[RECORDS FOR PROCESSING Boundary: Start]
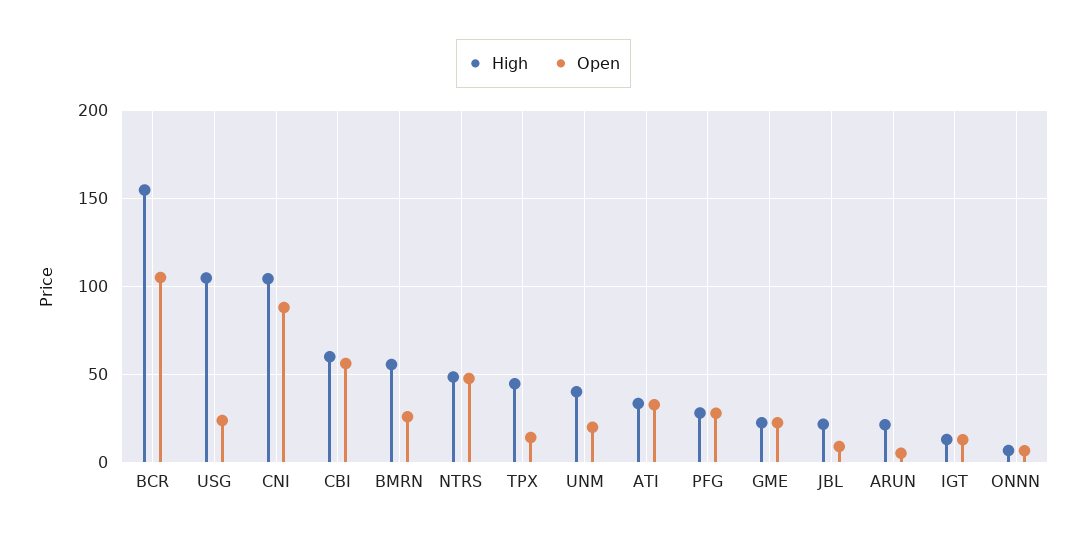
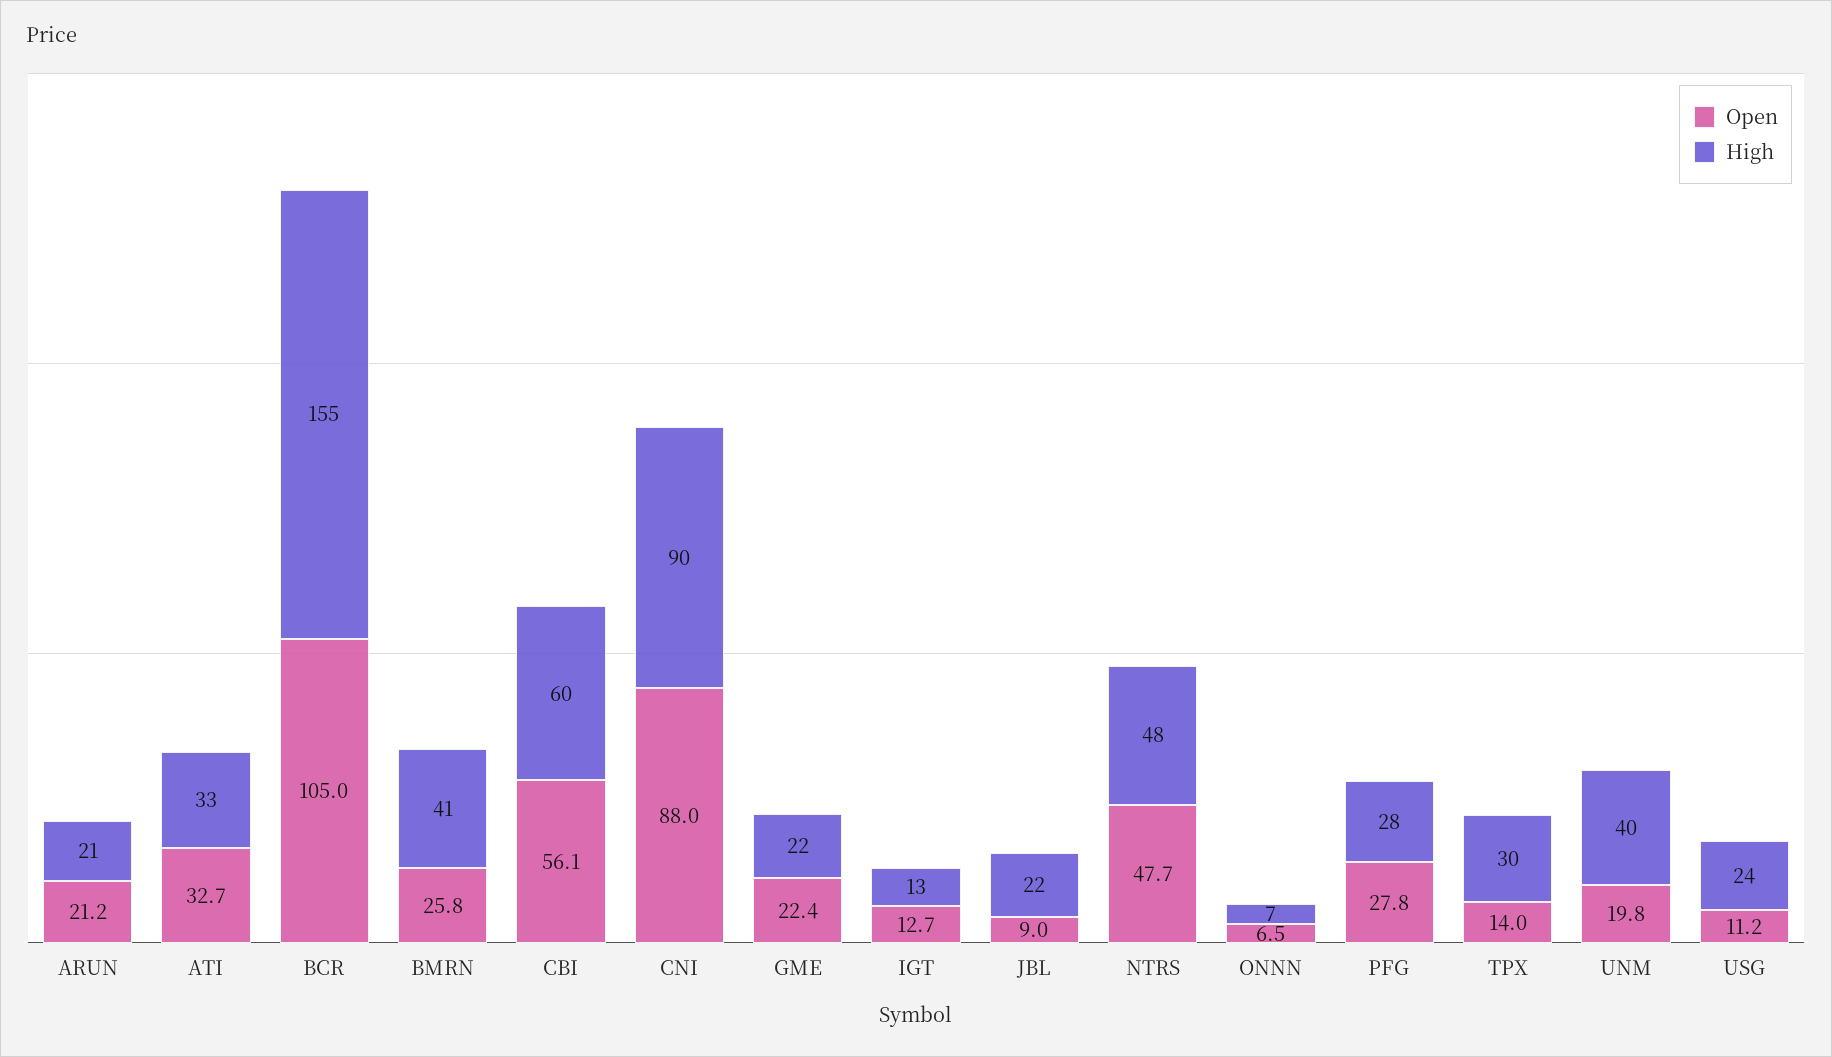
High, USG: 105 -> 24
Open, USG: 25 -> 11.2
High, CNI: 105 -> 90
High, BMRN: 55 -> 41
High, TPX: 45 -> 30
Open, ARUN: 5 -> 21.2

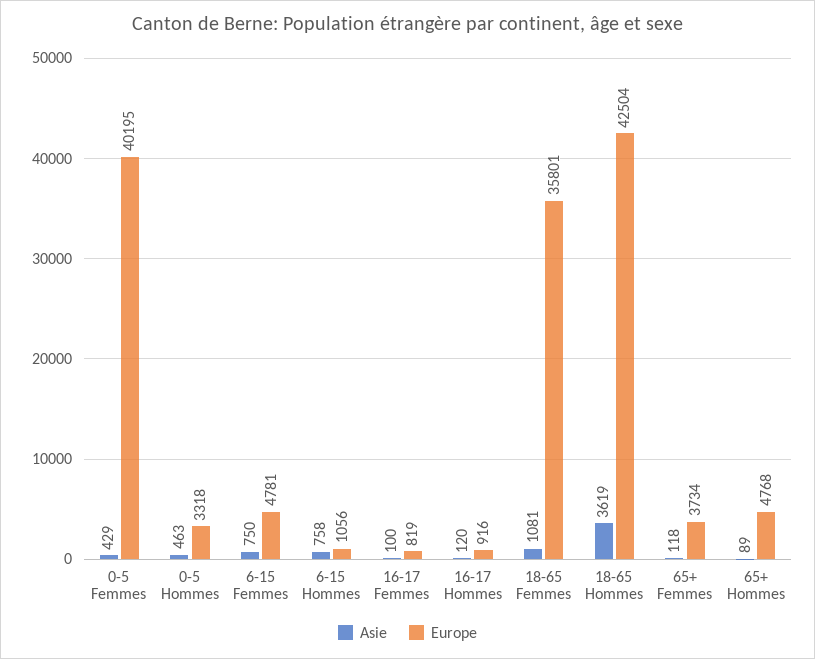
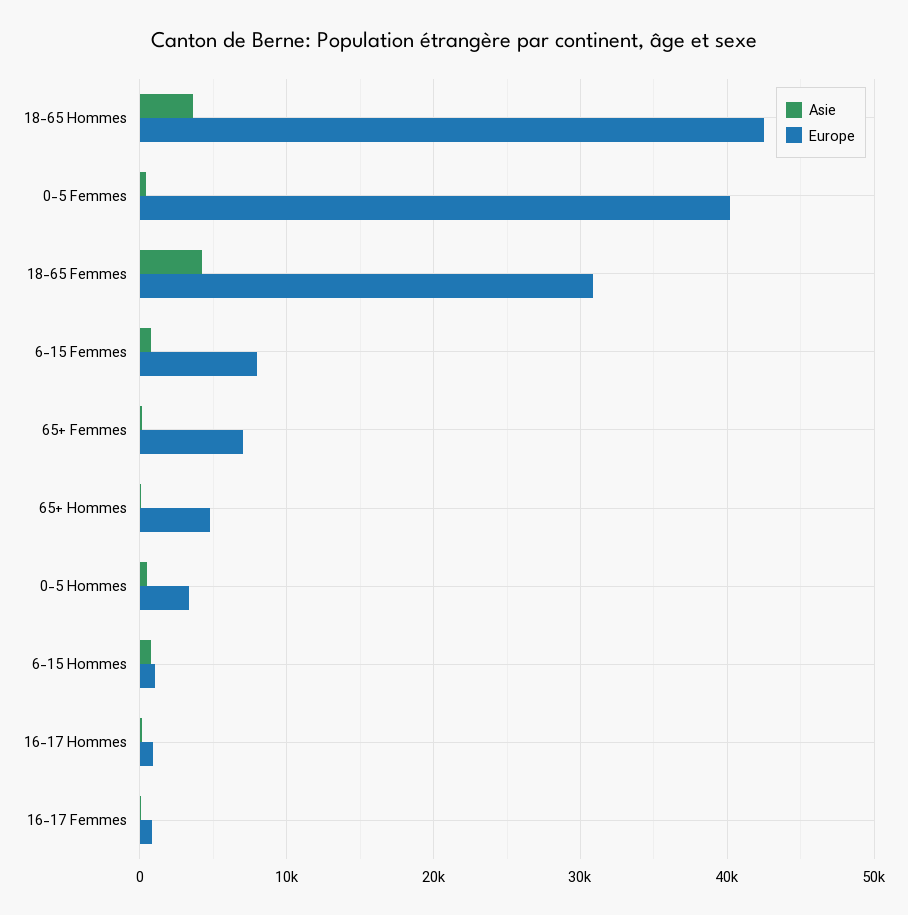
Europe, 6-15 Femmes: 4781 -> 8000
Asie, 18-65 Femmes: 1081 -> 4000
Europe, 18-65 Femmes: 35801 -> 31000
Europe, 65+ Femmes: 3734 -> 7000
[RECORDS FOR PROCESSING Boundary: End]
[RECORDS FOR PROCESSING Boundary: Start]
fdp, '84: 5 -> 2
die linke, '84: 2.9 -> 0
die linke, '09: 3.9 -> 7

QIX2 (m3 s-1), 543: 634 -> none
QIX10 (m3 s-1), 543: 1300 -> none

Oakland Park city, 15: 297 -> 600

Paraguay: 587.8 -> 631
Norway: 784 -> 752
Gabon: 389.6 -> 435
[RECORDS FOR PROCESSING Boundary: End]
[RECORDS FOR PROCESSING Boundary: Start]
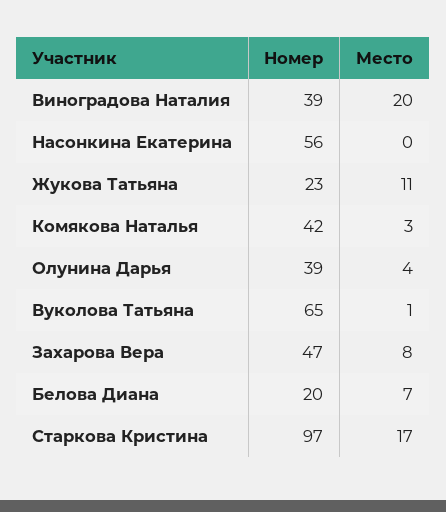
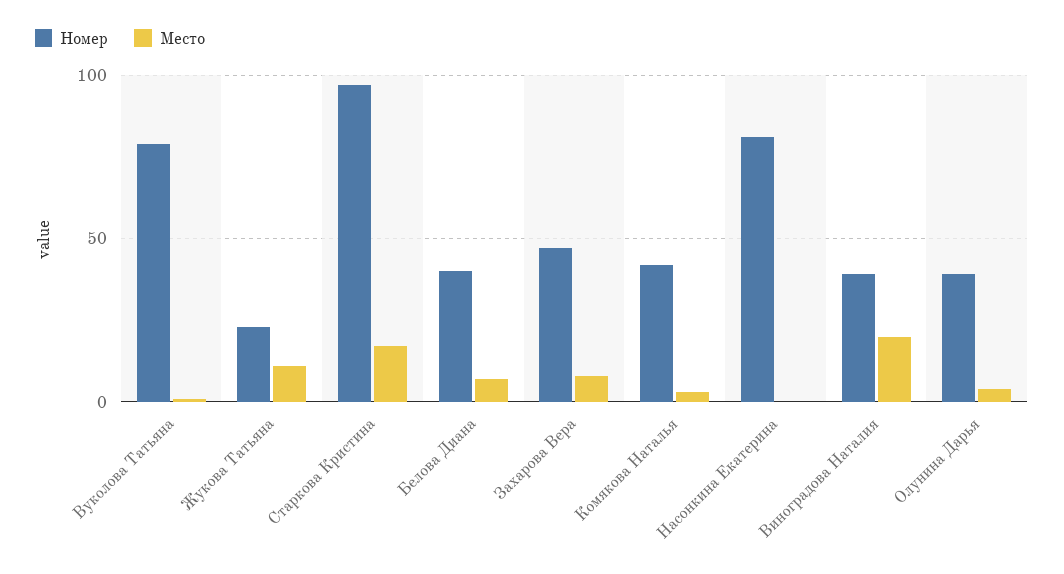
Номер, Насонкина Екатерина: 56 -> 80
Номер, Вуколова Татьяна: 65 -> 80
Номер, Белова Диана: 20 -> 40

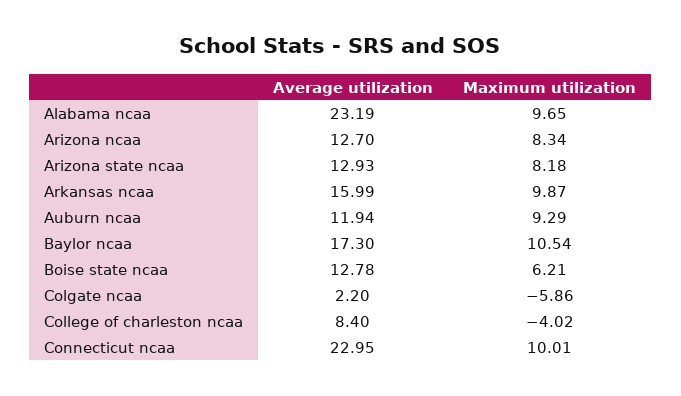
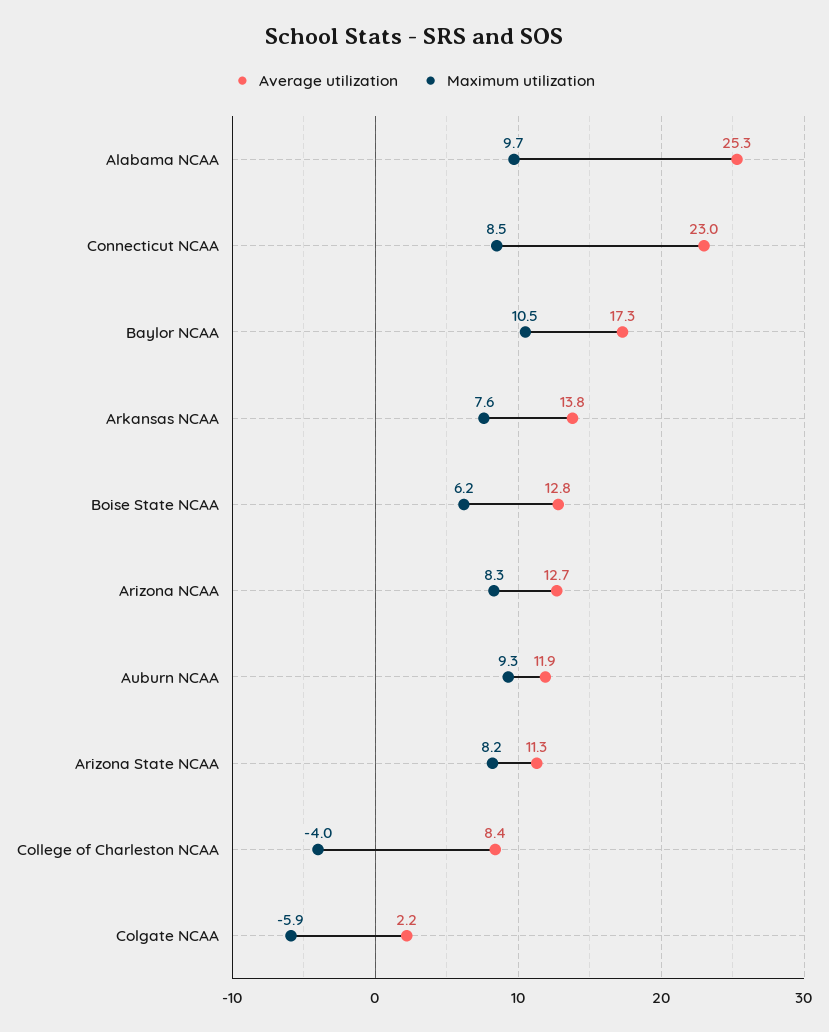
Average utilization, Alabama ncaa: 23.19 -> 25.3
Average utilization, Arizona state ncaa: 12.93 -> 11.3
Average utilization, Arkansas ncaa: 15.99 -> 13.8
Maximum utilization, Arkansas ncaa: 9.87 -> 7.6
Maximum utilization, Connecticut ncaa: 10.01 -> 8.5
[RECORDS FOR PROCESSING Boundary: End]
WHAT TO WORK ON —
Would you transcribe the lines above exactly, going from the line bearing "High, BMRN: 55 -> 41" through the line bearing "Europe, 65+ Femmes: 3734 -> 7000", and drop the pictures from the copy?

OUTPUT BELOW —
High, BMRN: 55 -> 41
High, TPX: 45 -> 30
Open, ARUN: 5 -> 21.2

Europe, 6-15 Femmes: 4781 -> 8000
Asie, 18-65 Femmes: 1081 -> 4000
Europe, 18-65 Femmes: 35801 -> 31000
Europe, 65+ Femmes: 3734 -> 7000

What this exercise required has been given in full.